During the three months ended September 30, 2018, the Company received dividends of $1.0 million from Dart.
During the three months ended September 30, 2018 and 2017, the Company incurred fees of less than $0.1 million and $0.1 million, respectively, for simulator services from its Era Training Center, LLC (“ETC”) joint venture, and during each of the three months ended September 30, 2018 and 2017, the Company provided helicopter, management and other services to ETC of less than $0.1 million. During the nine months ended September 30, 2018 and 2017, the Company incurred fees of $0.2 million and $0.5 million, respectively, for simulator services from ETC, and during each of the nine months ended September 30, 2018 and 2017 the Company provided helicopter, management and other services to ETC of $0.1 million and $0.2 million, respectively. Revenues from ETC are recorded in operating revenues, and expenses incurred are recorded in operating expenses on the consolidated statements of operations.

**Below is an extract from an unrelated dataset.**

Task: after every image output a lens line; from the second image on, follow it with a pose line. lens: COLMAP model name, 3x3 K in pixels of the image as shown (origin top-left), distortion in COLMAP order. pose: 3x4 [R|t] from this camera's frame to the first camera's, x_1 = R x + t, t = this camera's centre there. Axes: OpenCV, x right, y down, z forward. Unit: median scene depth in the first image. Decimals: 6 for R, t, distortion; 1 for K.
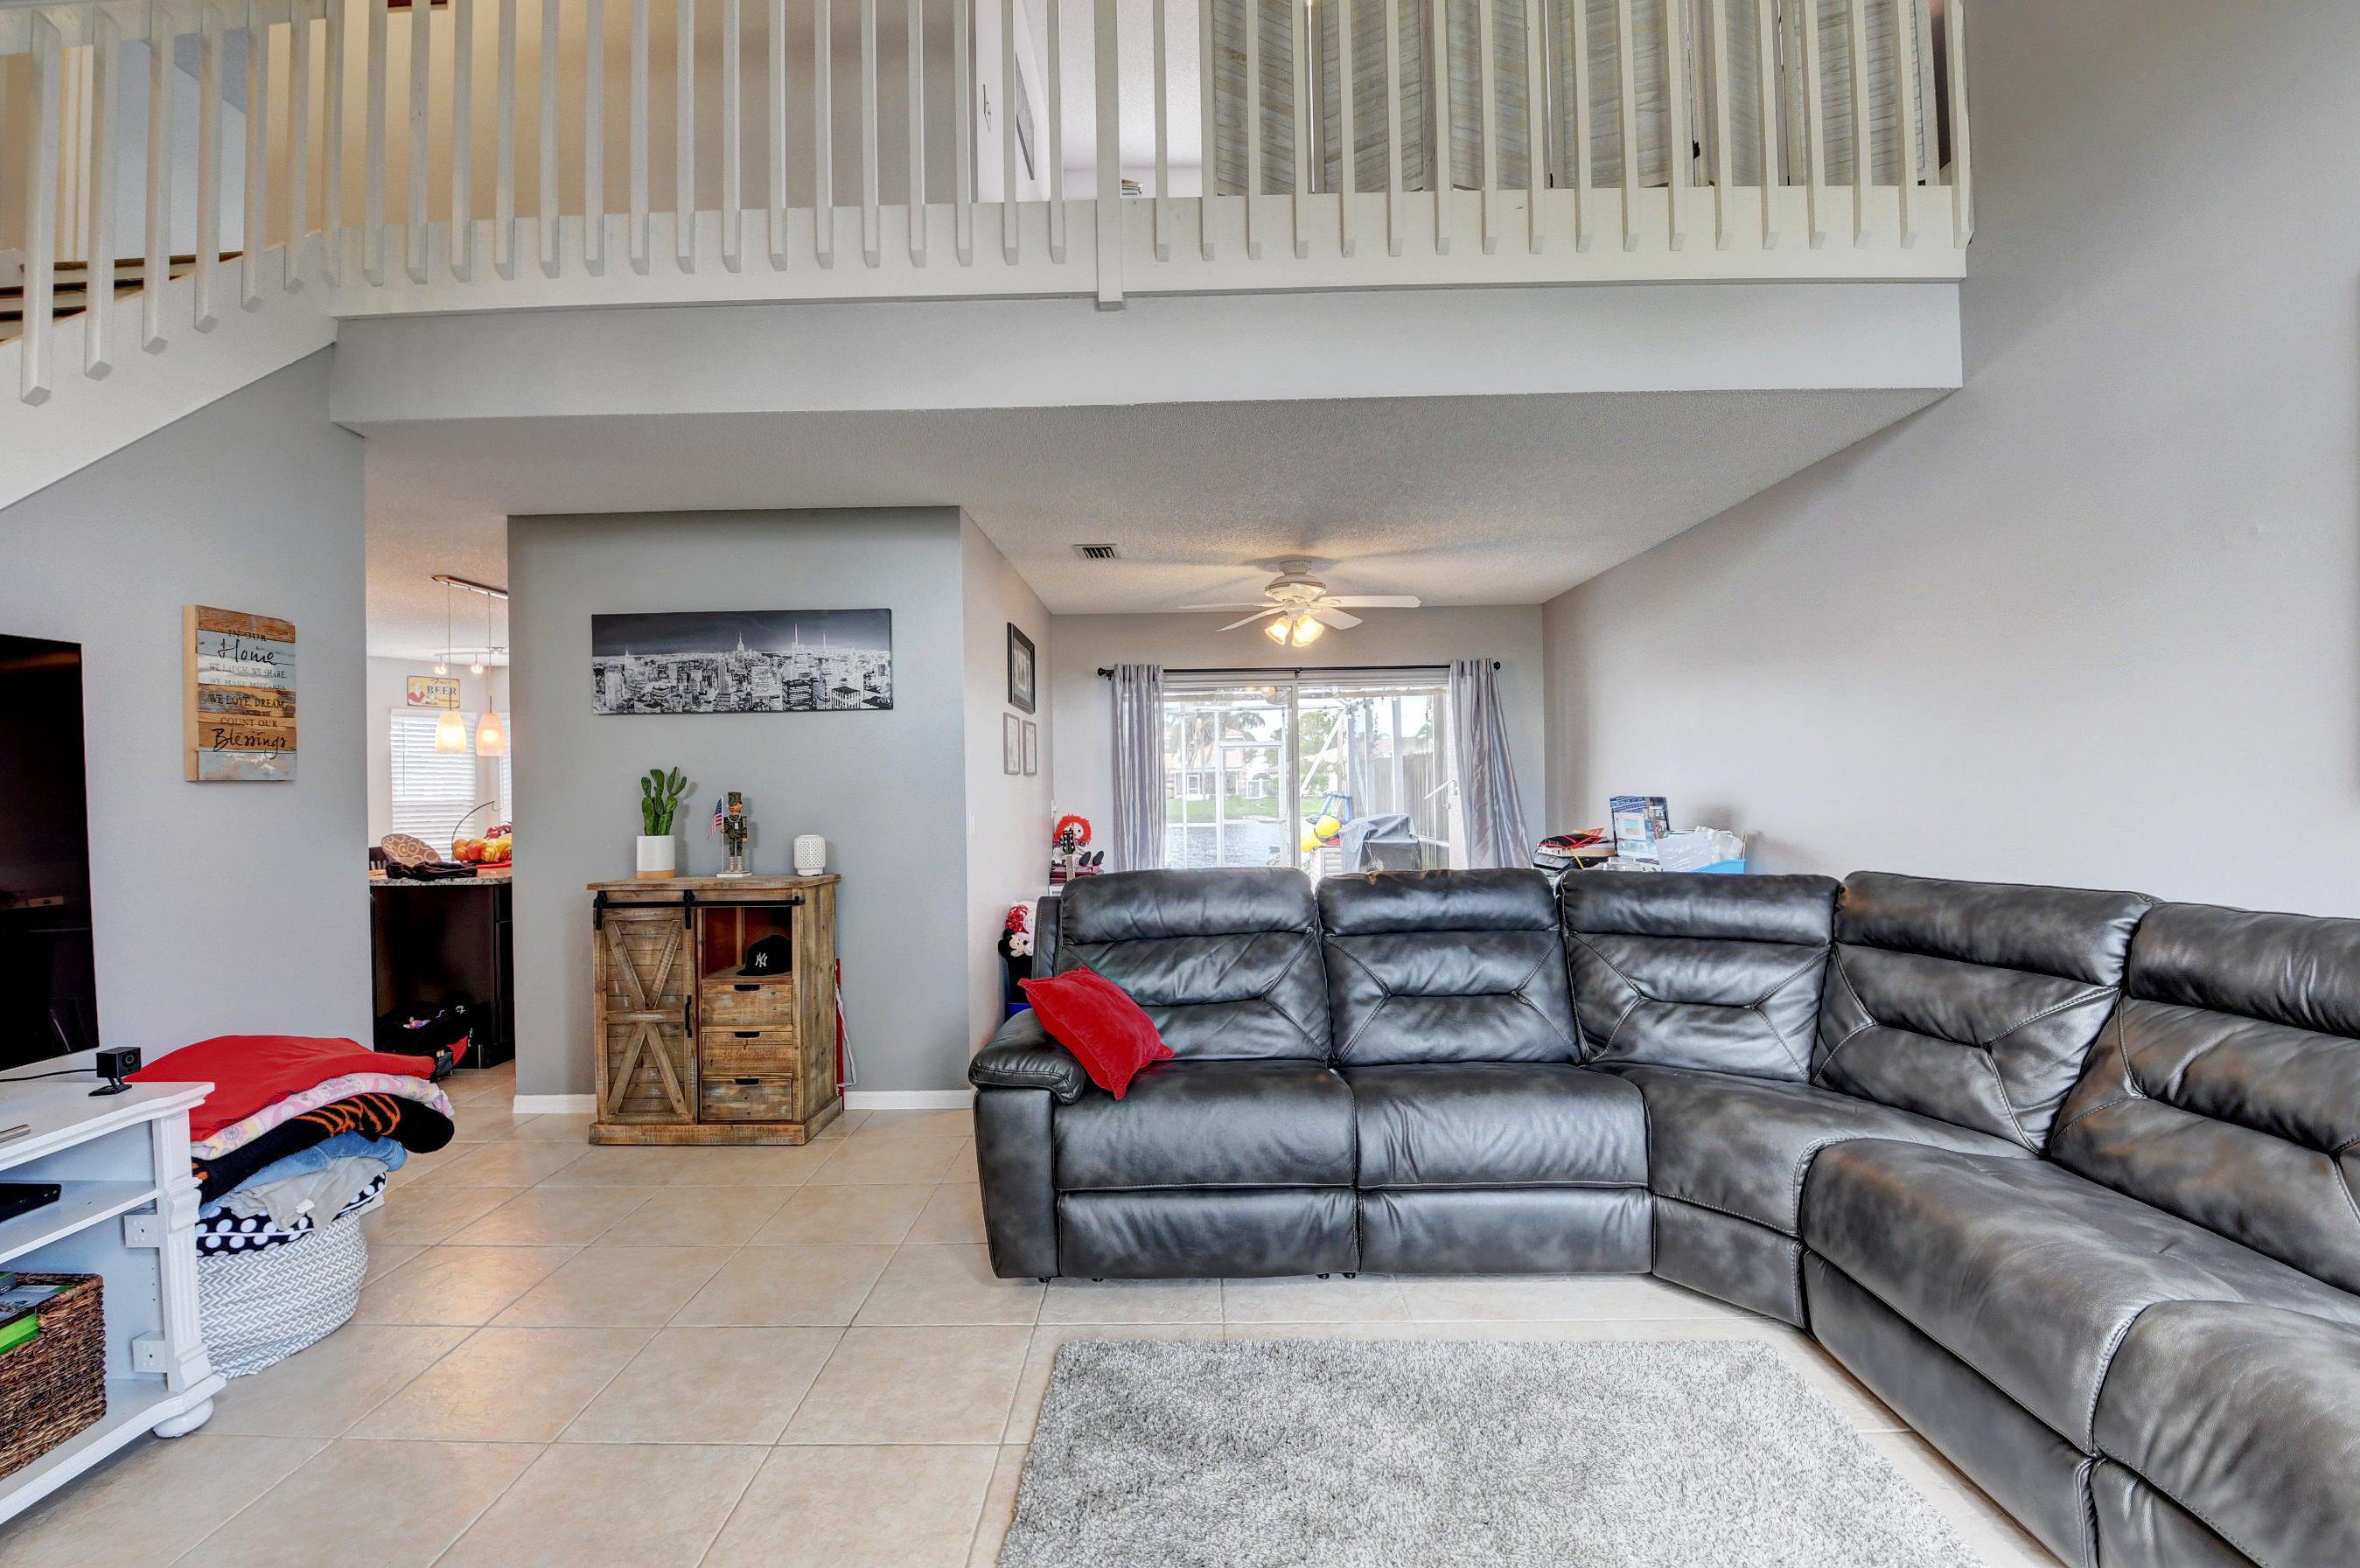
lens RADIAL K [[1040.5, 0, 1180.0], [0, 1040.5, 784.0], [0, 0, 1]] dist [0.017922, -0.027707]
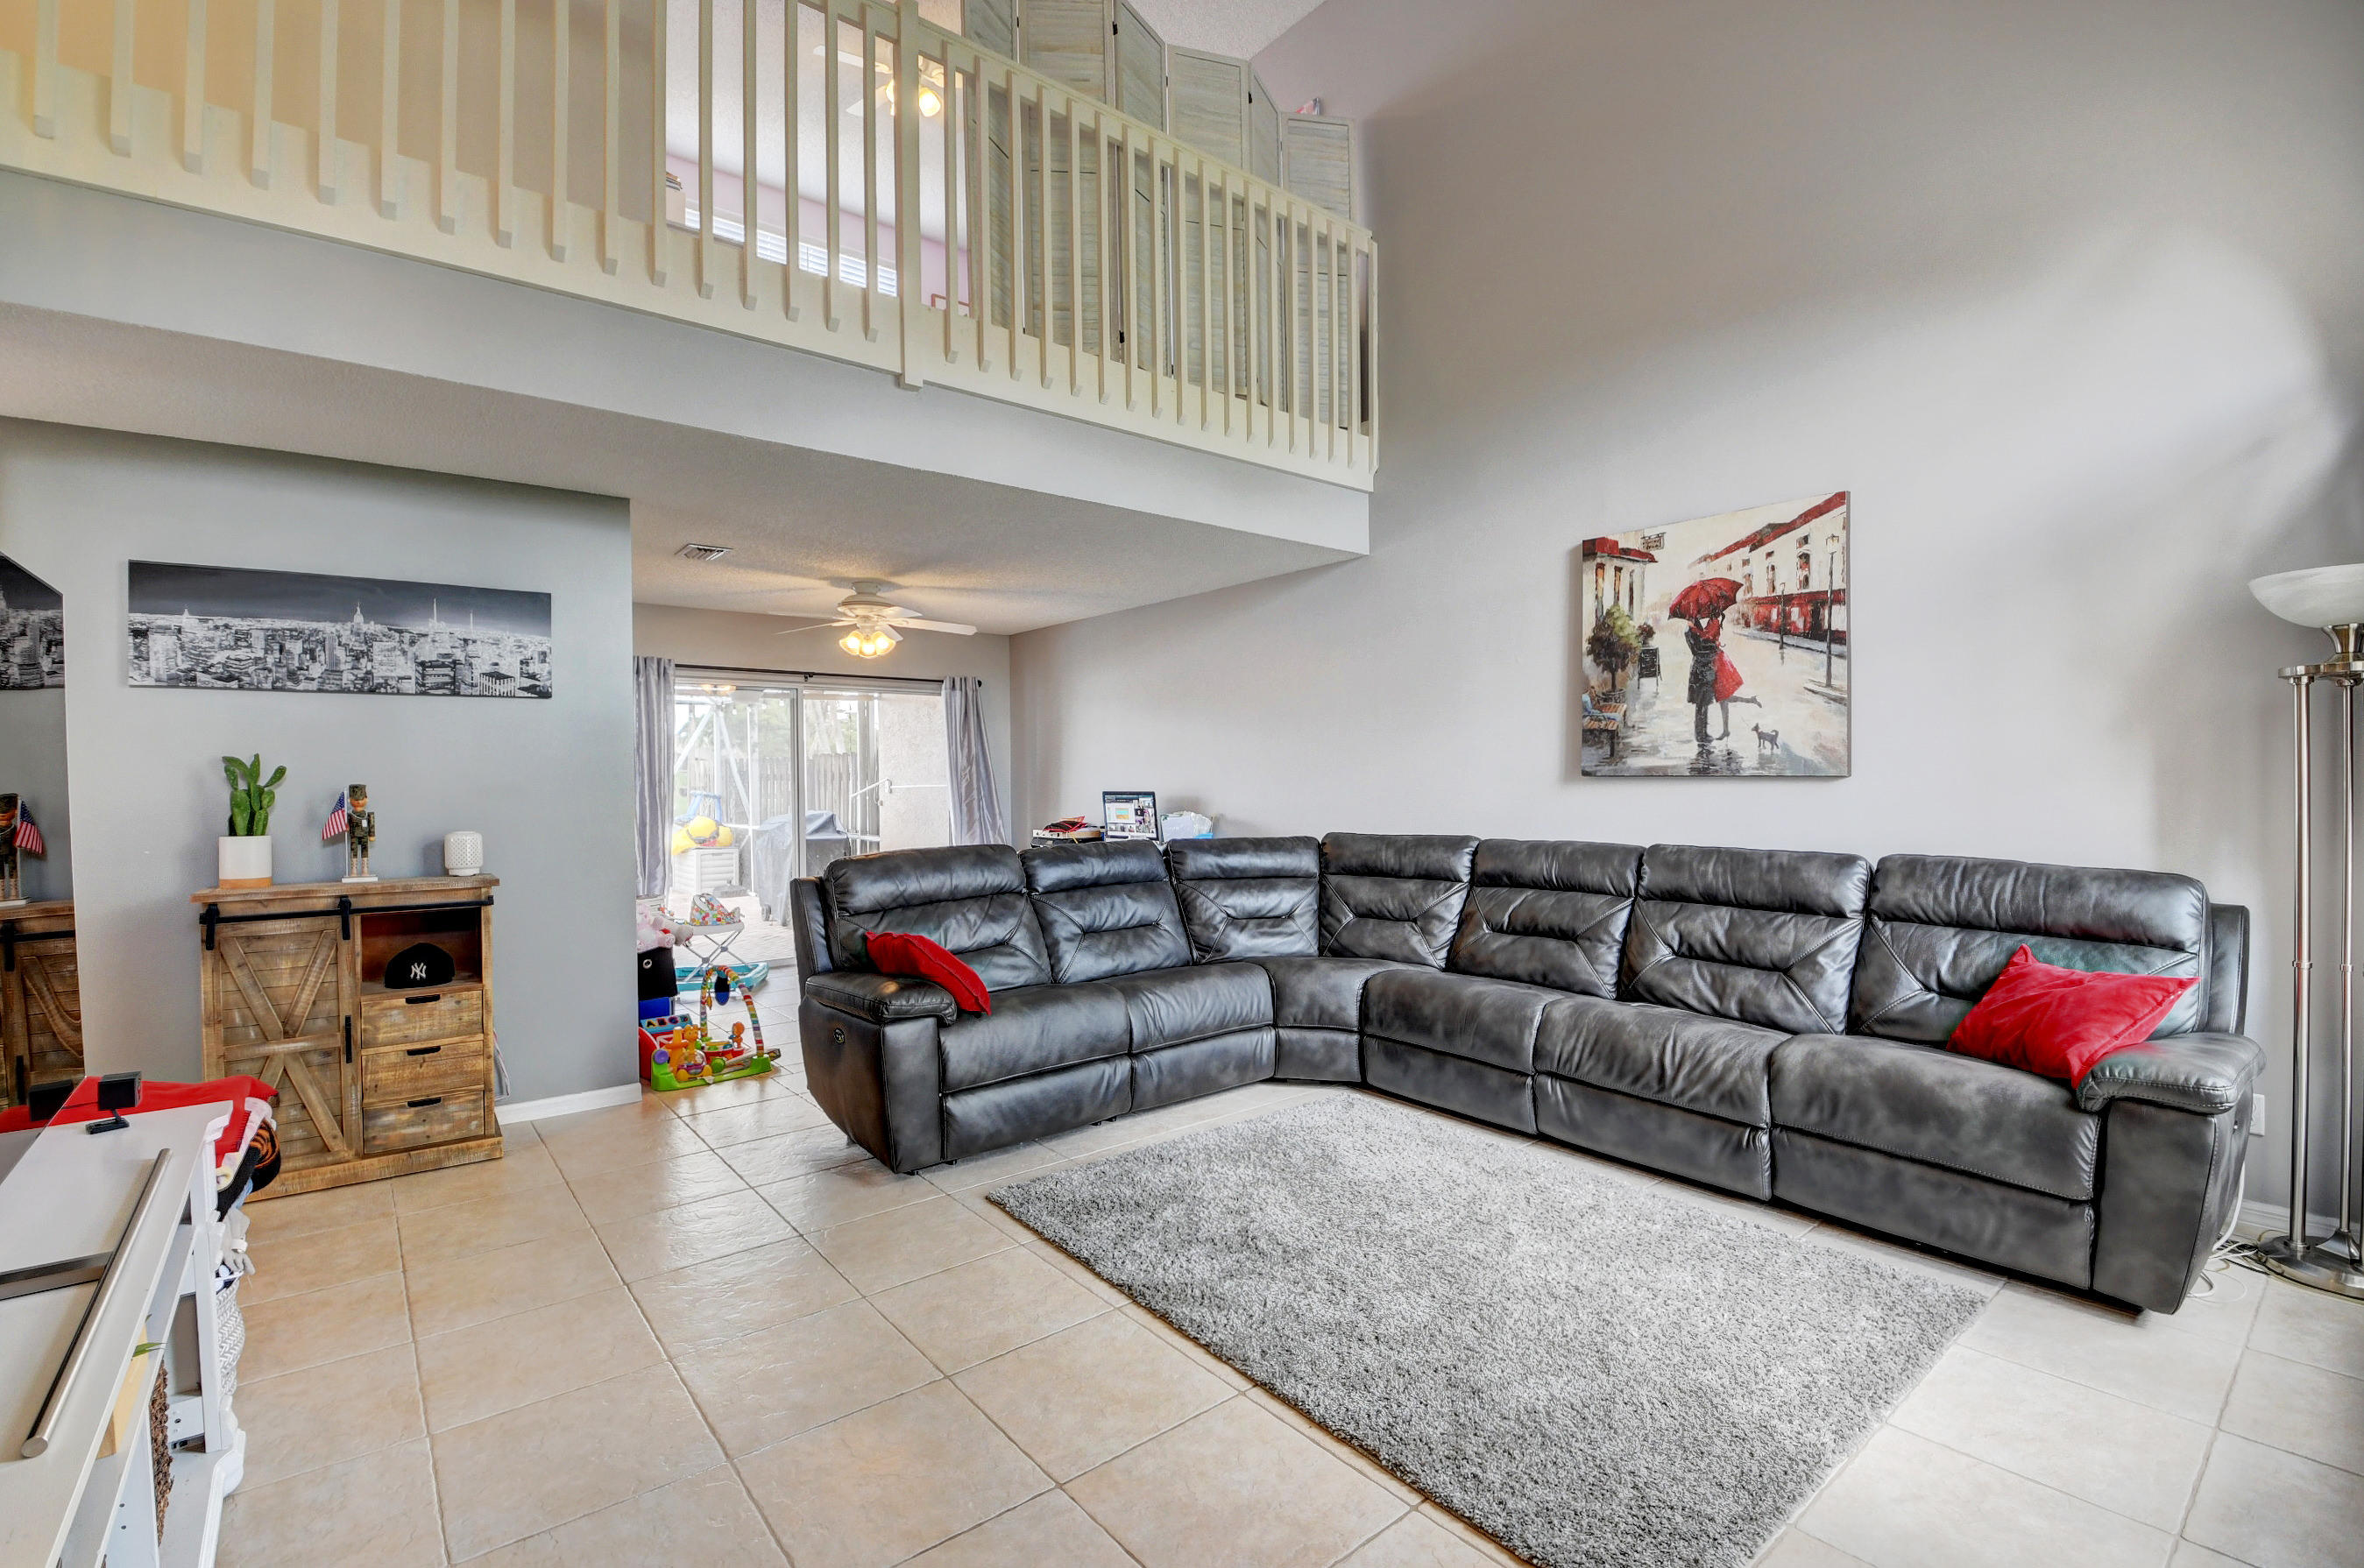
lens RADIAL K [[1042.3, 0, 1182.0], [0, 1042.3, 784.0], [0, 0, 1]] dist [0.017922, -0.027707]
pose [[0.769158, 0.004730, 0.639041, -0.564689], [-0.003828, 0.999989, -0.002795, 0.008879], [-0.639047, -0.000296, 0.769167, -0.139265]]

During the three months ended September 30, 2018, the Company entered into an agreement to dissolve ETC in exchange for the settlement of an existing promissory note with an outstanding principal amount of $3.6 million by acquiring the assets of the joint venture. The agreement included the sale of three simulators to the Company for $2.9 million, partial ownership in a fourth simulator for $0.4 million and a note receivable from the Company’s partner in ETC for $0.4 million.